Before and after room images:
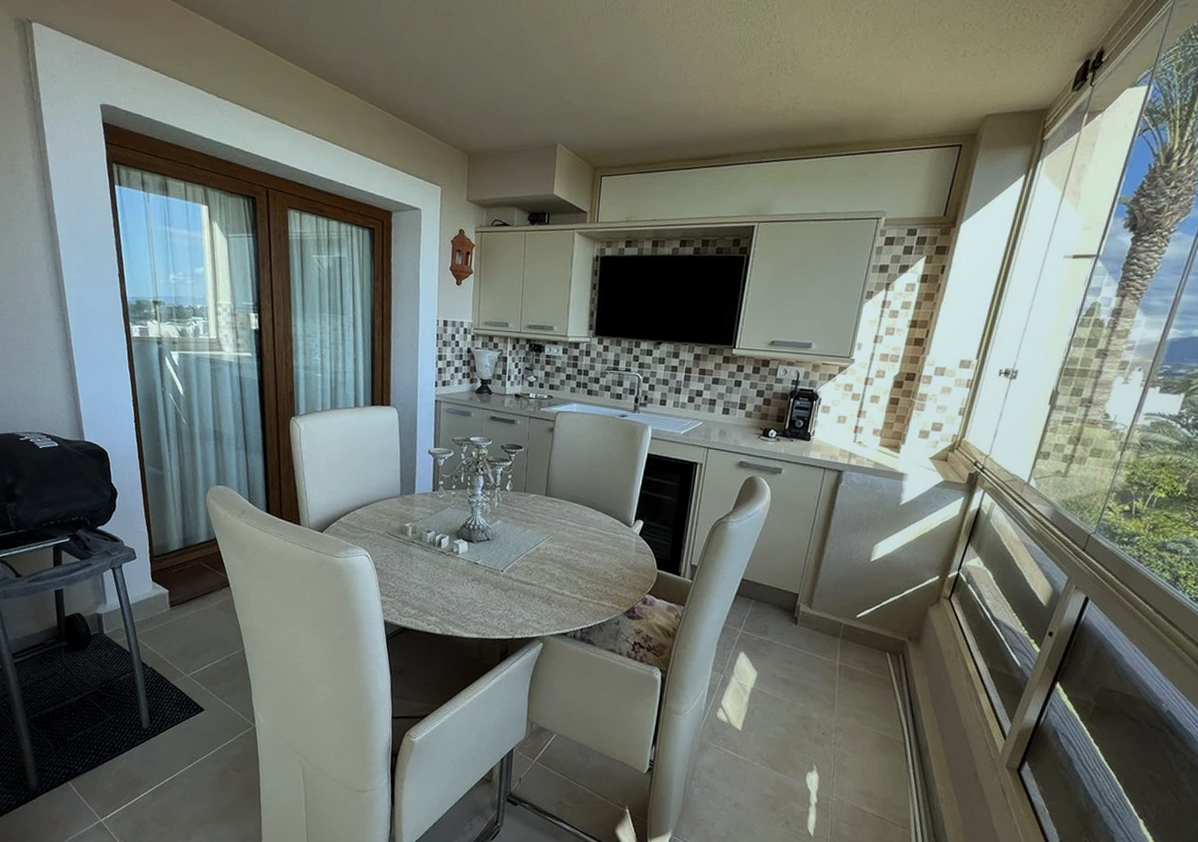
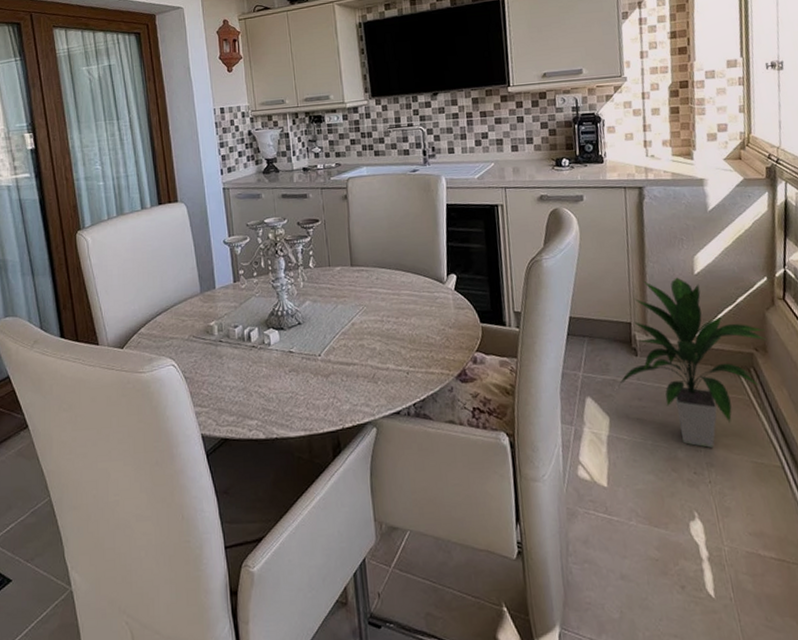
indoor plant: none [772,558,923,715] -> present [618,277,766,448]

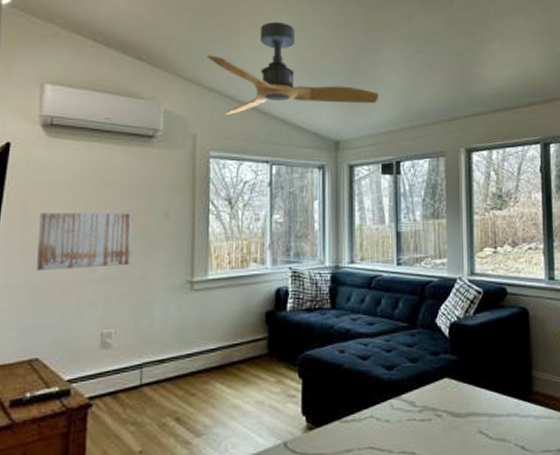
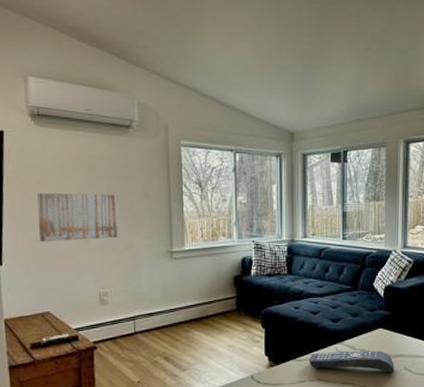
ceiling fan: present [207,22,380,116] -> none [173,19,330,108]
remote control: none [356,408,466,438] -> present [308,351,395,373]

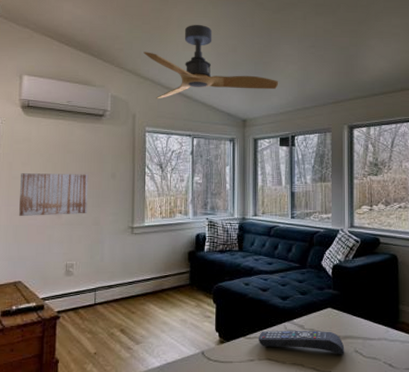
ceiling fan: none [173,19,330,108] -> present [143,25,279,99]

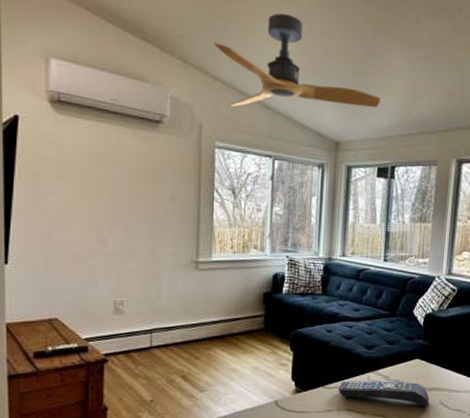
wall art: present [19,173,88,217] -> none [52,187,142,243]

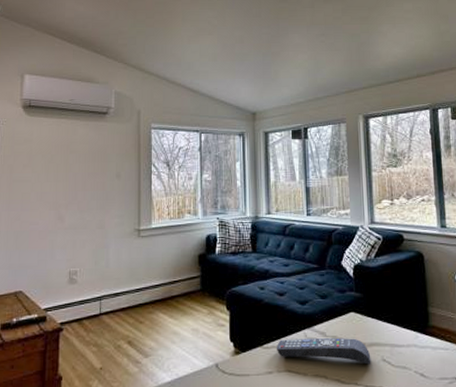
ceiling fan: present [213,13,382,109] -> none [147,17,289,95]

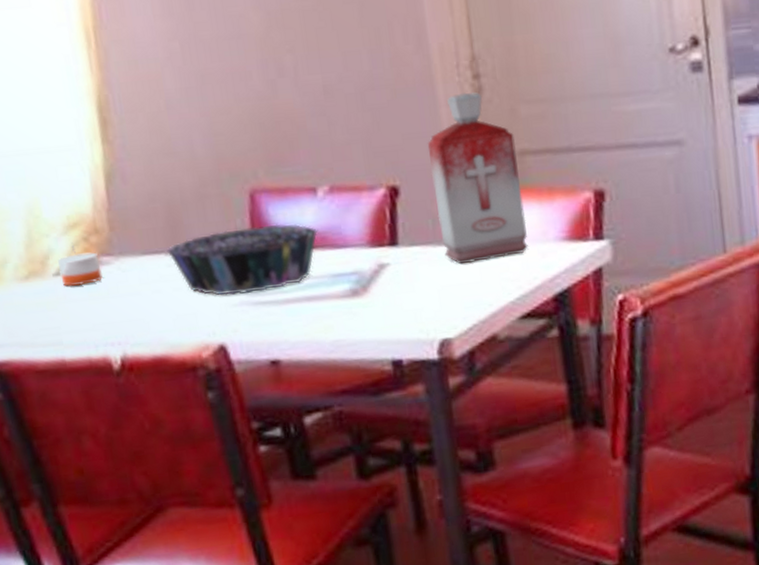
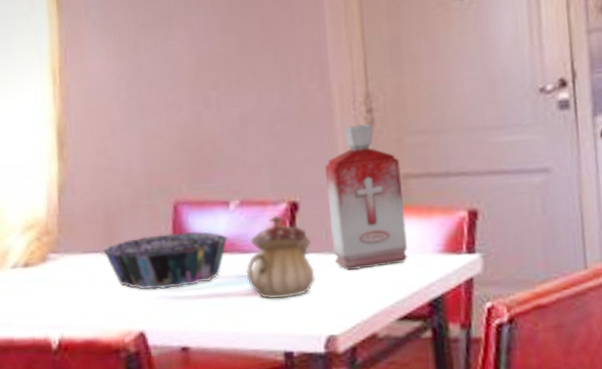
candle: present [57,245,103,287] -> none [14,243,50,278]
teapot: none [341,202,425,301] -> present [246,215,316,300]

Assignment: Your task is to repeat, word for word and with no picture, every line from the one that contains "ceiling fan: none" through the last line of the data.

The answer:
ceiling fan: none [173,19,330,108] -> present [143,25,279,99]

wall art: present [19,173,88,217] -> none [52,187,142,243]

ceiling fan: present [213,13,382,109] -> none [147,17,289,95]

candle: present [57,245,103,287] -> none [14,243,50,278]
teapot: none [341,202,425,301] -> present [246,215,316,300]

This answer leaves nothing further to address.